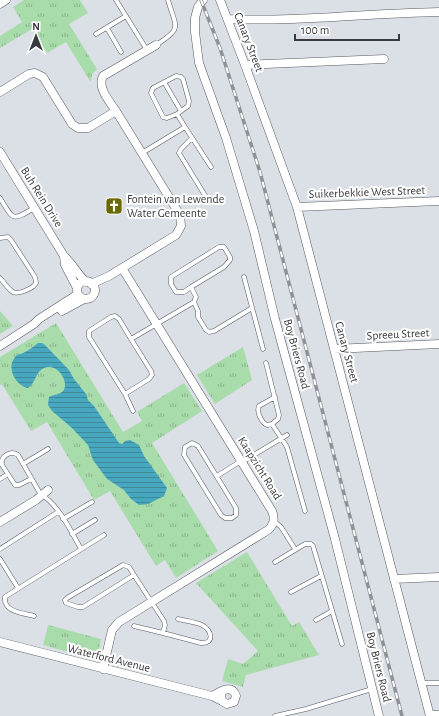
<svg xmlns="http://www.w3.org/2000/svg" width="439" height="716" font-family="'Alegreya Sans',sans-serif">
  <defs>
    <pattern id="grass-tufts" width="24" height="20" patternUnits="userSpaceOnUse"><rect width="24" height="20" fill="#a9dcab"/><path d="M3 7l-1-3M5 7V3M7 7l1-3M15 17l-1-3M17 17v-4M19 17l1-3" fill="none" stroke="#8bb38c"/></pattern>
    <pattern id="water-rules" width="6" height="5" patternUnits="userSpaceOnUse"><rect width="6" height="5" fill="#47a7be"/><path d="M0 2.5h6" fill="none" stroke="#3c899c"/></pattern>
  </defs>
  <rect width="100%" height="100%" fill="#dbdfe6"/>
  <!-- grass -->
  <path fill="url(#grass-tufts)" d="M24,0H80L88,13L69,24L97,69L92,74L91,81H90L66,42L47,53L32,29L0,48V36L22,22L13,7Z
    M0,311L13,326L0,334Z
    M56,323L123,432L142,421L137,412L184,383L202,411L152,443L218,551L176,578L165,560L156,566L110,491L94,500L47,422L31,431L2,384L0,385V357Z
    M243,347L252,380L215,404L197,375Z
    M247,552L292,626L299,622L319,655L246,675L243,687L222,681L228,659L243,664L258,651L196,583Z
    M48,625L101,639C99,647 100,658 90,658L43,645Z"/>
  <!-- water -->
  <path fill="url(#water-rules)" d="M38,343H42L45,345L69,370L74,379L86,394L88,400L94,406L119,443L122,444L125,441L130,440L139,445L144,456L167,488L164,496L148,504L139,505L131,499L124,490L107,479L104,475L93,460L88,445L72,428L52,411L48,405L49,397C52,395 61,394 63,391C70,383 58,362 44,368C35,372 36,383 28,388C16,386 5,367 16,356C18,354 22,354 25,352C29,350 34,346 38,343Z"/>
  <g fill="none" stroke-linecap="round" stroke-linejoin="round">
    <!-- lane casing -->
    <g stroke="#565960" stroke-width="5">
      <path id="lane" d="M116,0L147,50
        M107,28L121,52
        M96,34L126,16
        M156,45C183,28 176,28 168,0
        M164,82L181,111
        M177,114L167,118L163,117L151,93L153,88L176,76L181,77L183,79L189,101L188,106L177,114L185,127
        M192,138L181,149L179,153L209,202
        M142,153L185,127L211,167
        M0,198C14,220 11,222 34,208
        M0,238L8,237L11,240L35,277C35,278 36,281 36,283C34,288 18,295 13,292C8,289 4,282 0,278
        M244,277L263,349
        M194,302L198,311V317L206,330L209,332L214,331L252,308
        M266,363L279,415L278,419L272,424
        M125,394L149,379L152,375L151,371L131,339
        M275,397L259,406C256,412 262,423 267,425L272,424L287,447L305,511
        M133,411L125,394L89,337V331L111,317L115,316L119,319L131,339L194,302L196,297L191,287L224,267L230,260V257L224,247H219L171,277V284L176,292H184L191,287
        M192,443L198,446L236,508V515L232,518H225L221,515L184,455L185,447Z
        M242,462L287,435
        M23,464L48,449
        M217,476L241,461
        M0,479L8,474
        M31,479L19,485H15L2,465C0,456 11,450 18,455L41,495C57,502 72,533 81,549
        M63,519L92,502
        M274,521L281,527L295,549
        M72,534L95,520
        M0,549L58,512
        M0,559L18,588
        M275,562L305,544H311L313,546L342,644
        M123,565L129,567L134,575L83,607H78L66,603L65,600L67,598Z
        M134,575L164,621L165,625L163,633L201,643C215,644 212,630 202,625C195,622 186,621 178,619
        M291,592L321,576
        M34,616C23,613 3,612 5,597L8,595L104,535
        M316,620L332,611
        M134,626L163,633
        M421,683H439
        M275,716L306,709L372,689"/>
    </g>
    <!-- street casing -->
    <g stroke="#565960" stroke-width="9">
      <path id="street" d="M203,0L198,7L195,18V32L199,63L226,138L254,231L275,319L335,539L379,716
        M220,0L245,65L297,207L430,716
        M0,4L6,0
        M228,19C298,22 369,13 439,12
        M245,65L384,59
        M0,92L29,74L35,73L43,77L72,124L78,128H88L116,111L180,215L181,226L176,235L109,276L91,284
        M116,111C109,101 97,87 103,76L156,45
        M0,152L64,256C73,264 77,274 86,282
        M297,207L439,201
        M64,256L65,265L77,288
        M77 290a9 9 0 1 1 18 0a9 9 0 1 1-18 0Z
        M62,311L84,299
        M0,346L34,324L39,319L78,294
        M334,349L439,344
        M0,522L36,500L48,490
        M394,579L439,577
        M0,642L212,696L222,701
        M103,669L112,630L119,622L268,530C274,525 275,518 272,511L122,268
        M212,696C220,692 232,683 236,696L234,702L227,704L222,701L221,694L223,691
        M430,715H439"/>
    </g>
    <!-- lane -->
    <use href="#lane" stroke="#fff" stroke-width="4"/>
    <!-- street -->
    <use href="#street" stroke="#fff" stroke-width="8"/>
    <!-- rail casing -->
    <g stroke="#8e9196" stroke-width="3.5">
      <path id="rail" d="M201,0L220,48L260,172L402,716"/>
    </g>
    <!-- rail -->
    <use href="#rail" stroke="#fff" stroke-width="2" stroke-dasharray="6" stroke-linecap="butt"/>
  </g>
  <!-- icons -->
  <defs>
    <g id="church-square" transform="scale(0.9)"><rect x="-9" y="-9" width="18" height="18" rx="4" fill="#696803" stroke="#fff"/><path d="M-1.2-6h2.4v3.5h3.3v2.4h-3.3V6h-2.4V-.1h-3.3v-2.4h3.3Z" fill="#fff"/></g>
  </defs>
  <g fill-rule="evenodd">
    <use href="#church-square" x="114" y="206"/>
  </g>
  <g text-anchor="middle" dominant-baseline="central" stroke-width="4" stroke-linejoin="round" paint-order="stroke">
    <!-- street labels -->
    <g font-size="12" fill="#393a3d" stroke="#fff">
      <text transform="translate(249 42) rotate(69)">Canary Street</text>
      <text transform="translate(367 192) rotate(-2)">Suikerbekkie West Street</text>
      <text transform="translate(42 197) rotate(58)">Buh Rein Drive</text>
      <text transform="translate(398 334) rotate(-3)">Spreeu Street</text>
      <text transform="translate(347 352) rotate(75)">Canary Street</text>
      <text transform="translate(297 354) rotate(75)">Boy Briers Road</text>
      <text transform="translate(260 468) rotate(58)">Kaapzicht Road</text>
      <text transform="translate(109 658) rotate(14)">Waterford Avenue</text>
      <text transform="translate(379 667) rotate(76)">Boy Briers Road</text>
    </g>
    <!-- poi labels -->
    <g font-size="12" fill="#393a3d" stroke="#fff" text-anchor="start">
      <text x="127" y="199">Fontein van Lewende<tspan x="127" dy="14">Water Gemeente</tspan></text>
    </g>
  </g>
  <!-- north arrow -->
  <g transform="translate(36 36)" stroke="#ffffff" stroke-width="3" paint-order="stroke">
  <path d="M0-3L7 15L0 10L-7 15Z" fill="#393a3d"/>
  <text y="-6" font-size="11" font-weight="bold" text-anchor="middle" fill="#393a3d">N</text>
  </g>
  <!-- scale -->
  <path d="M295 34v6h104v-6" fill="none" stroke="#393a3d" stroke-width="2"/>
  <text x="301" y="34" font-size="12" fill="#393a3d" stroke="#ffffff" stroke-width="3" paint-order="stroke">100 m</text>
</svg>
=-=-=
## Exercise objective
Pick out the lines above that hold the string "round" and show them.

## Completed exercise
  <g fill="none" stroke-linecap="round" stroke-linejoin="round">
  <g text-anchor="middle" dominant-baseline="central" stroke-width="4" stroke-linejoin="round" paint-order="stroke">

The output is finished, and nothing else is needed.